The author says that SENS likely won't work, and even if it did, overpopulation, immortal tyrants, bankrupt pensions etc. would result. This is a common lawyer's approach, to present multiple arguments so that, even if you're wrong about one, your conclusion still holds. I wouldn't argue that concern about the latter things means we ourselves are saved from the work of convincing this SENS skeptic (or anyone else) that the former is fallacious. Both are worthy concerns and should be heavily discussed, even if they arise in contradiction. These concerns, however, are NOT good enough reasons not to try SENS and see what happens. As Aubrey points out in his book and elsewhere, the concerns are far from silly. What is silly is to think that they are on the same scale as 100,000 people dying (without choice) each day, and 90% of the industrialized world's deaths resulting from aging, continuing forever.
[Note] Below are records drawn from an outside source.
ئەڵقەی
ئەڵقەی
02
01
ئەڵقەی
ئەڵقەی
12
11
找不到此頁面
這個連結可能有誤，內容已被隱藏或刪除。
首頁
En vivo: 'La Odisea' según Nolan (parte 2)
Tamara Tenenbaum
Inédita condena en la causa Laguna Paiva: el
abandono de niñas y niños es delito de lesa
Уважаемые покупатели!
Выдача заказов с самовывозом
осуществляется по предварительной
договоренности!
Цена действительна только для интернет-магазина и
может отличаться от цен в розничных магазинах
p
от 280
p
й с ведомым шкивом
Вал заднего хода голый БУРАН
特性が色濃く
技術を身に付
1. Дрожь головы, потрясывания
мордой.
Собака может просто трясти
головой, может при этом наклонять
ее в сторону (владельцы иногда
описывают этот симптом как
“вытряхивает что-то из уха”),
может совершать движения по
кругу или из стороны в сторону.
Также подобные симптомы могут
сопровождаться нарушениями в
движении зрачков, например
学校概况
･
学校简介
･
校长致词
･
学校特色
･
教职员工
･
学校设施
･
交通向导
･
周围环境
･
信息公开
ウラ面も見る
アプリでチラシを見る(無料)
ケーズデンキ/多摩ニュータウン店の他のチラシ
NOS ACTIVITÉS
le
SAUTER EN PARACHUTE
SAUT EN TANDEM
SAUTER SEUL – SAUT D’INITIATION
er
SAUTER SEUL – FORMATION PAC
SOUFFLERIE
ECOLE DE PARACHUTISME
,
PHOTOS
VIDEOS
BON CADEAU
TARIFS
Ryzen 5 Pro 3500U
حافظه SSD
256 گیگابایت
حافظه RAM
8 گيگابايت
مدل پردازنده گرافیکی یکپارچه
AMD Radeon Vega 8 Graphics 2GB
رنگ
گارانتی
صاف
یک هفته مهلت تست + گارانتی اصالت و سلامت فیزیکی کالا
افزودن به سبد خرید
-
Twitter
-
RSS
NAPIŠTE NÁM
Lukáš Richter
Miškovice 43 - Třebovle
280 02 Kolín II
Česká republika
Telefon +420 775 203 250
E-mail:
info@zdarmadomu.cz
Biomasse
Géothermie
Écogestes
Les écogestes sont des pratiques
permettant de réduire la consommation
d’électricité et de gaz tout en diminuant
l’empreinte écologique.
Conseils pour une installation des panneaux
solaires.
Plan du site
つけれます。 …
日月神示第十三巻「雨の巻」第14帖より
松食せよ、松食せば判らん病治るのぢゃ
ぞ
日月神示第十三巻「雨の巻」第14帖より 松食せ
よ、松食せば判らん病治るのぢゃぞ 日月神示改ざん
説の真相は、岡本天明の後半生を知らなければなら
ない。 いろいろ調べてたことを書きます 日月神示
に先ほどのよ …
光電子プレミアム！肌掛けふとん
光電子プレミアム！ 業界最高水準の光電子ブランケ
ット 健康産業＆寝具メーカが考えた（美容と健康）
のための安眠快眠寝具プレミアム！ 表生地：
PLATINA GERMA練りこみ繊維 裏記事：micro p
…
Why not force the ant-SENS skeptic to start out small, perhaps with the number one priority (in my mind, anyway) of degrading 7-ketocholesterol through lysosomal enhancement and bioremediation? Here is a somewhat close approximation to a one-to-one relation of precursor to disease (atherosclerosis and stroke), as SENS goes, which I think helps counter the argument that all the investment could be completely for nought. If even the first project of SENS is met, preventing most atherosclerosis, that's HUGE, since it's responsible for more deaths in this country (the U.S.) than all cancers combined, given its role in both heart disease and stroke. I think this example is also good for getting the skeptics to focus on specifics because the evidence is stronger than for, say, lysosomal dysfunction in ARMD and Alzheimer's: arterial macrophages in atherosclerotic plaques are bloated with 7-KC, up to 80% (<5% is normal). Jay Jerome's talks should be accessible enough for a layman skeptic interested in evidence: [http://www.sens.org/...pts/Jerome.mp3] [http://www.edmontona...ay_Jerome.mp3].
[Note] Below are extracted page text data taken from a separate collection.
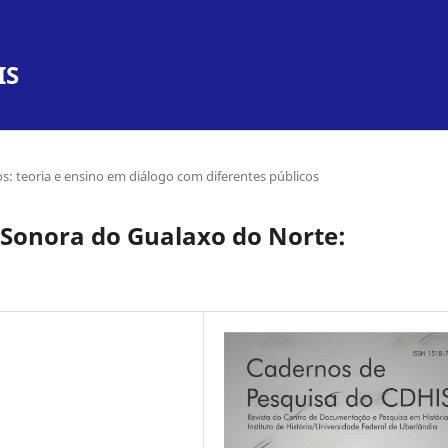
IS
s: teoria e ensino em diálogo com diferentes públicos
Sonora do Gualaxo do Norte:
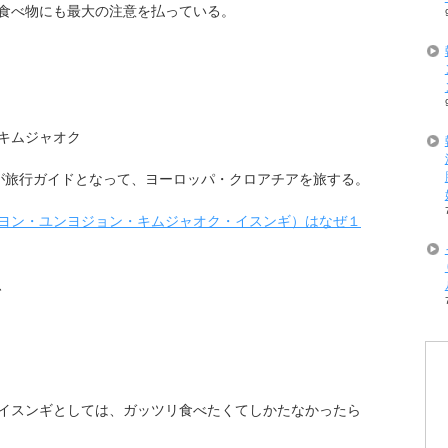
食べ物にも最大の注意を払っている。
キムジャオク
が旅行ガイドとなって、ヨーロッパ・クロアチアを旅する。
ヨン・ユンヨジョン・キムジャオク・イスンギ）はなぜ１
、
イスンギとしては、ガッツリ食べたくてしかたなかったら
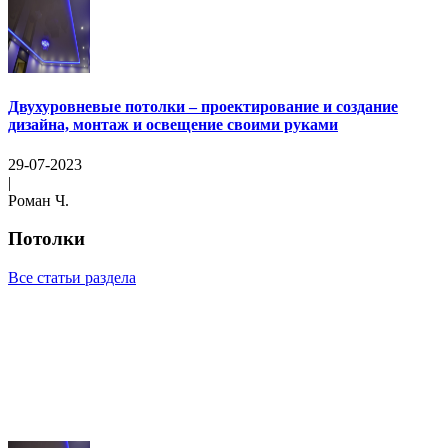
Двухуровневые потолки – проектирование и создание
дизайна, монтаж и освещение своими руками
29-07-2023
|
Роман Ч.
Потолки
Все статьи раздела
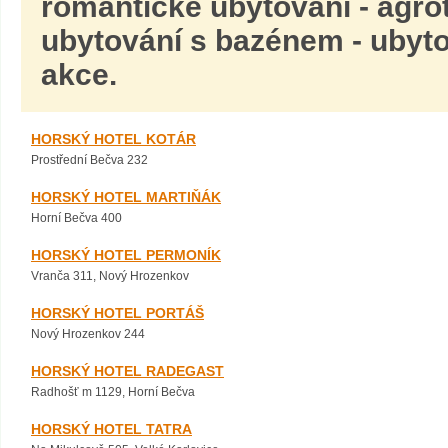
romantické ubytování - agrot
ubytování s bazénem - ubyt
akce.
HORSKÝ HOTEL KOTÁR
Prostřední Bečva 232
HORSKÝ HOTEL MARTIŇÁK
Horní Bečva 400
HORSKÝ HOTEL PERMONÍK
Vranča 311, Nový Hrozenkov
HORSKÝ HOTEL PORTÁŠ
Nový Hrozenkov 244
HORSKÝ HOTEL RADEGAST
Radhošť m 1129, Horní Bečva
HORSKÝ HOTEL TATRA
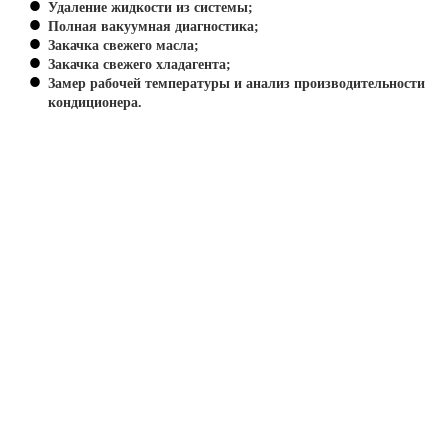
Удаление жидкости из системы;
Полная вакуумная диагностика;
Закачка свежего масла;
Закачка свежего хладагента;
Замер рабочей температуры и анализ производительности
кондиционера.
Плохой запах в машине? Пор
чистить кондиционер
Антибактериальная чистка кондиционера — это обязательна
процедура для поддержания здорового микроклимата в
автомобиле. В процессе работы системы на испарителе
неизбежно скапливается конденсат. Влажная среда в
сочетании с дорожной пылью становится идеальным местом
для размножения бактерий, грибков и плесени. Именно они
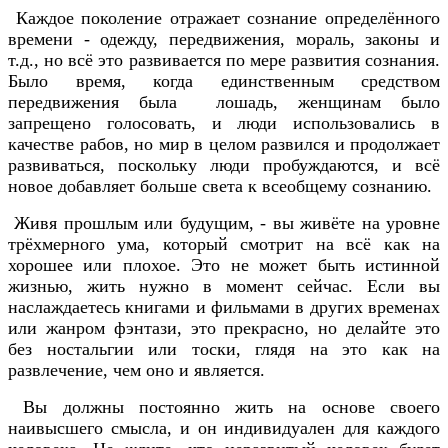
Каждое поколение отражает сознание определённого
времени - одежду, передвижения, мораль, законы и
т.д., но всё это развивается по мере развития сознания.
Было время, когда единственным средством
передвижения была лошадь, женщинам было
запрещено голосовать, и люди использовались в
качестве рабов, но мир в целом развился и продолжает
развиваться, поскольку люди пробуждаются, и всё
новое добавляет больше света к всеобщему сознанию.
Живя прошлым или будущим, - вы живёте на уровне
трёхмерного ума, который смотрит на всё как на
хорошее или плохое. Это не может быть истинной
жизнью, жить нужно в момент сейчас. Если вы
наслаждаетесь книгами и фильмами в других временах
или жанром фэнтази, это прекрасно, но делайте это
без ностальгии или тоски, глядя на это как на
развлечение, чем оно и является.
Вы должны постоянно жить на основе своего
наивысшего смысла, и он индивидуален для каждого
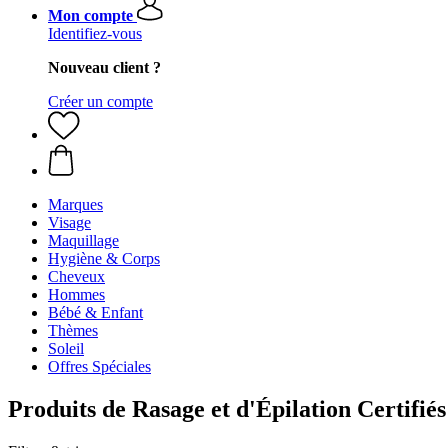
Mon compte
Identifiez-vous
Nouveau client ?
Créer un compte
Marques
Visage
Maquillage
Hygiène & Corps
Cheveux
Hommes
Bébé & Enfant
Thèmes
Soleil
Offres Spéciales
Produits de Rasage et d'Épilation Certifié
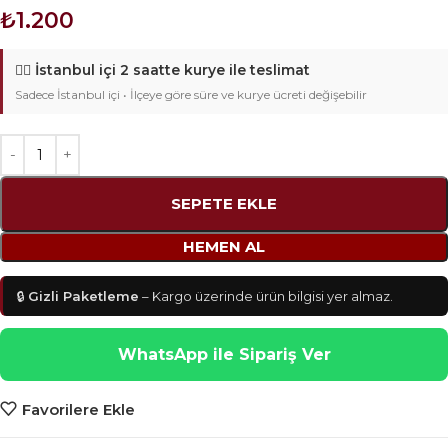
₺
1.200
🚴‍♂️
İstanbul içi 2 saatte kurye ile teslimat
Sadece İstanbul içi • İlçeye göre süre ve kurye ücreti değişebilir
SEPETE EKLE
HEMEN AL
🔒
Gizli Paketleme
– Kargo üzerinde ürün bilgisi yer almaz.
WhatsApp ile Sipariş Ver
Favorilere Ekle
If it's found in five years of full funding that an enzyme can be engineered from something found in nature to work in mice with side effects tempered enough to allow administration once every year or so, then the evolutionary arguments of side effects presented by Steve Austad, the Buck Institute, et al. can be called more into question for the other ENS strategies as well.

Forcing the skeptic to address specifics is, as I understand it, how many scientists ended up backing off the Technology Review challenge: they had to learn the specifics before writing anything, which forced them to finally learn some SENS.
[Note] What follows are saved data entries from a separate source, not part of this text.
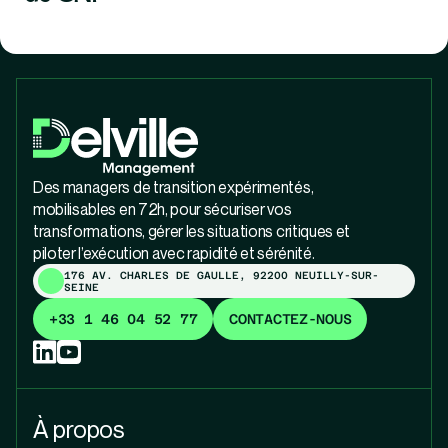
Des managers de transition expérimentés,
mobilisables en 72h, pour sécuriser vos
transformations, gérer les situations critiques et
piloter l’exécution avec rapidité et sérénité.
176 AV. CHARLES DE GAULLE, 92200 NEUILLY-SUR-
SEINE
+33 1 46 04 52 77
CONTACTEZ-NOUS
À propos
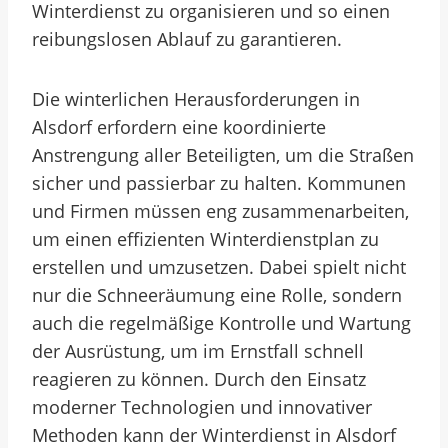
Winterdienst zu organisieren und so einen
reibungslosen Ablauf zu garantieren.
Die winterlichen Herausforderungen in
Alsdorf erfordern eine koordinierte
Anstrengung aller Beteiligten, um die Straßen
sicher und passierbar zu halten. Kommunen
und Firmen müssen eng zusammenarbeiten,
um einen effizienten Winterdienstplan zu
erstellen und umzusetzen. Dabei spielt nicht
nur die Schneeräumung eine Rolle, sondern
auch die regelmäßige Kontrolle und Wartung
der Ausrüstung, um im Ernstfall schnell
reagieren zu können. Durch den Einsatz
moderner Technologien und innovativer
Methoden kann der Winterdienst in Alsdorf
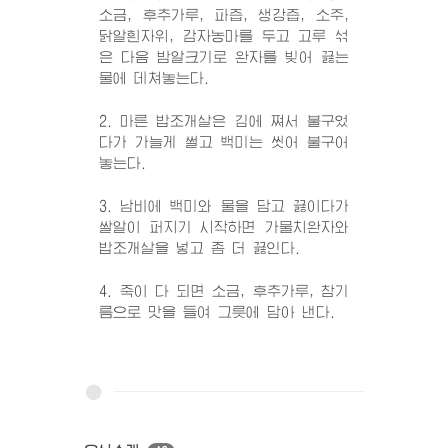
소금, 후추가루, 파즙, 생강즙, 소주,
닭알흰자위, 감자농마를 두고 고루 섞
은 다음 밤알크기로 완자를 빚어 끓는
물에 데쳐놓는다.
2. 마른 밥조개살은 김에 쪄서 불구었
다가 가늘게 썰고 백미는 씻어 불구어
놓는다.
3. 남비에 백미와 물을 담고 끓이다가
쌀알이 퍼지기 시작하면 가물치완자와
밥조개살을 넣고 좀 더 끓인다.
4. 죽이 다 되면 소금, 후추가루, 참기
름으로 맛을 들여 그릇에 담아 낸다.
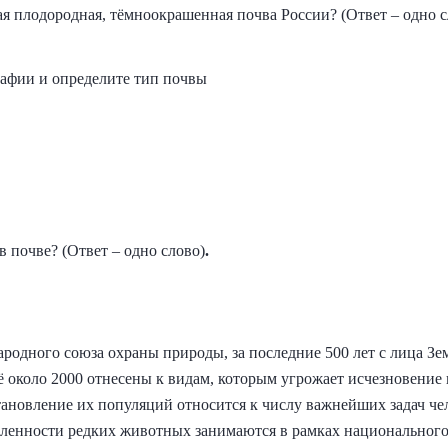
я плодородная, тёмноокрашенная почва России? (Ответ – одно с
афии и определите тип почвы
в почве? (Ответ – одно слово)
.
одного союза охраны природы, за последние 500 лет с лица Зем
ё около 2000 отнесены к видам, которым угрожает исчезновени
тановление их популяций относится к числу важнейших задач че
ленности редких животных занимаются в рамках национального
This "specifics" approach could be extended to the question of overpopulation. I don't see how the issue could meaningfully be raised without specifying what scenario you mean. Industrialized nations? China? India? Sub-Saharan Africa? The Pope is lecturing European Catholics to have more children, that their allowing their birth rate to fall below subsistence level is shamefully individualistic. Putin is offering major bucks to women who have a second child, to reverse his country's declining birth rate. Third-world birth rates are dropping as child mortality drops. "The Population Bomb" made everyone from the '60's onward afraid of overpopulation, but its predictions didn't come to fruition because it didn't consider that birth rate is not fixed: it responds to economic conditions. The birth rate is high in Sub-Saharan Africa because parents hope that SOMEone will survive long enough to till the farm when they are too old to: what outsiders view as overpopulation is actually a response to the high death rate, not a population explosion. Will SENS help to counter this drop in birth rates and save small communities from dying across the world? Maybe. Maybe not in time. If an environmentalist claimed that more people would mean ensuring the devastation of global warming, I'd respond that therapeutic medicine is leading to a more aged population anyway. SENS could replace more expensive, therapeutic medicine with cheaper, preventative medicine, while replacing a growing impaired population of elderly with robust elderly, freeing up much capital and making the cost of environmental technology easier to stomach. Besides, dire global warming consequences are predicted before a population boom from SENS would result (assuming seas rise 5' by 2050 and assuming it takes SENS 10 years to get up to full funding of $100M/yr).